Not content with knowing where you have been, who you’ve been talking to, which of your friends you want to date and who you are likely to vote for, it now looks like Facebook also knows when you have been having sex – if you have been using a period-tracker app, that is.

A BuzzFeed investigation this week found that apps used by millions of women to track their menstrual cycles, including MIA Fem and Maya, had been sharing personal data with Facebook and other third-party services. The information included contraception use, physical symptoms and, yes, when users had sex. (Mercifully, it seems who we have been doing it with remains out of Facebook’s sweaty grasp.)

Menstrual tracking apps can be incredibly useful, from knowing when your period is likely to come to managing problematic symptoms or maximising your chances of conceiving. But should we reconsider sharing information with them? It is no secret that we already give a staggering amount of data to platforms such as Facebook, Google and Twitter. So it should come as no surprise that we are happy to share the most personal information with our phones; they’ve got everything else, so why not?

The fact that we so happily punch in highly personal information into apps we can’t guarantee are secure is really just the latest of example of how the measurement and quantification of even our most intimate behaviours is second nature. If someone told you they had written down every instance of when they had recently had sex into a notebook they kept by their bed, you’d probably start backing away pretty rapidly. But typing it into our phones seems normal, even logical.

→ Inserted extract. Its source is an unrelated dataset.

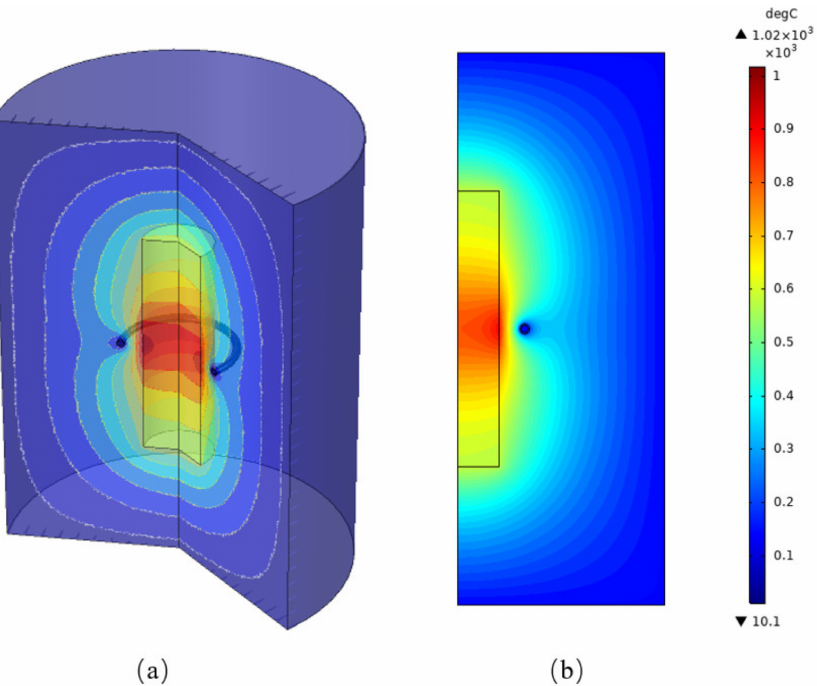
Figure 5. The temperature profile of the zone melting reactor. ( a ) 3D; ( b )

With so much of our private, personal information floating around in the cloud, ready to be exploited by advertisers, politicians or the platforms themselves, it may seem academic that our sex lives are also under the data microscope. But resisting this monopoly is one way to stop the commodification of our emotional life, to stop thinking of intimate, meaningful moments as simply data to be recorded, measured and shared. Three in a bed might sound fun – but we need to think a little deeper about who we have invited under the bedsheets when our phones are in the picture, too.